MobileIron, Buoyed By Strong Earnings At End Of Difficult Year, Names New CEO
Mobile device management specialist MobileIron, on the back of positive quarterly earnings released Wednesday, has named Barry Mainz as its new CEO.
Mainz will replace Bob Tinker, who helmed the Mountain View, Calif.-based vendor for eight years -- since its founding in 2007.
Mainz will serve as the company's president as well as CEO, and take a seat on the board of directors. Tinker will also remain on the board.
[Related: MobileIron Shares Plunge After Q1 Earnings Warning And CFO Resignation]
Mainz, who has a sales background, comes to MobileIron from Wind River, an Intel subsidiary he led as president that develops operating systems and software that's embedded into a wide range of industry-specific appliances and devices, including mobile devices.
MobileIron was one of the companies on the vanguard of securing and managing mobile applications and devices, helping pioneer technologies enabling enterprises to implement bring-your-own-device policies.
The company went public in June 2014, but has had a rocky road since its IPO. Over the past year, the stock has plunged from its initial $9 share price.
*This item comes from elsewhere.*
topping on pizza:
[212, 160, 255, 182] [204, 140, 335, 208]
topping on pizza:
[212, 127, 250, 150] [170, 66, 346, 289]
Partners told CRN the challenges stemmed from heightened competition in the security and mobile device management market as an array of bigger technology companies such as Microsoft, IBM and BlackBerry intensified their Enterprise Mobility Management and security solution efforts.
Weak earnings led to personnel shakeups, notably Chief Financial Officer Todd Ford's resigning in April as the company posted disappointing first-quarter financial results.
While its category has gotten crowded, MobileIron remains a leader in market researcher Gartner's latest Magic Quadrant for Enterprise Mobility Management, praised for a strategy that enables an open ecosystem of devices and mobile applications.
Wednesday's fourth-quarter revenue expectations of between $42 million and $43 million offer hope for a pickup in sales, beating guidance of $41 million to $42 million.
Jay Gordon, vice president of sales at Plano, Texas-based MobileIron partner Enterprise Mobile, told CRN that while he was surprised to hear of the leadership change, he and his colleagues believe the transition is a key component of MobileIron's strategy to remain competitive in the crowded market segment.
MobileIron is one of the last niche MDM players left in a market that has seen significant consolidation as industry giants enhance their offerings, he said, citing AirWatch's acquisition by VMWare, Citrix's acquisition of Zenprise, SAP's acquisition of Afaria and Good's acquisition by BlackBerry.
"These organizations have deep pockets and large customer install bases that make extending MDM logical and offer great opportunity for these solutions that were previously purpose-built," Gordon told CRN.
Enterprise Mobile continues to see great traction distributing the MobileIron platform to customers both migrating from other MDM solutions and deploying MDM for the first time, Gordon said.
"We are confident that MobileIron will continue to innovate its platform to remain competitive and demonstrate key differentiators that keep customers with a niche solution versus turning to larger partners that can offer consolidation," he told CRN.
On the earnings and leadership announcements, the stock climbed slightly in after-hours trading to a high of $3.85.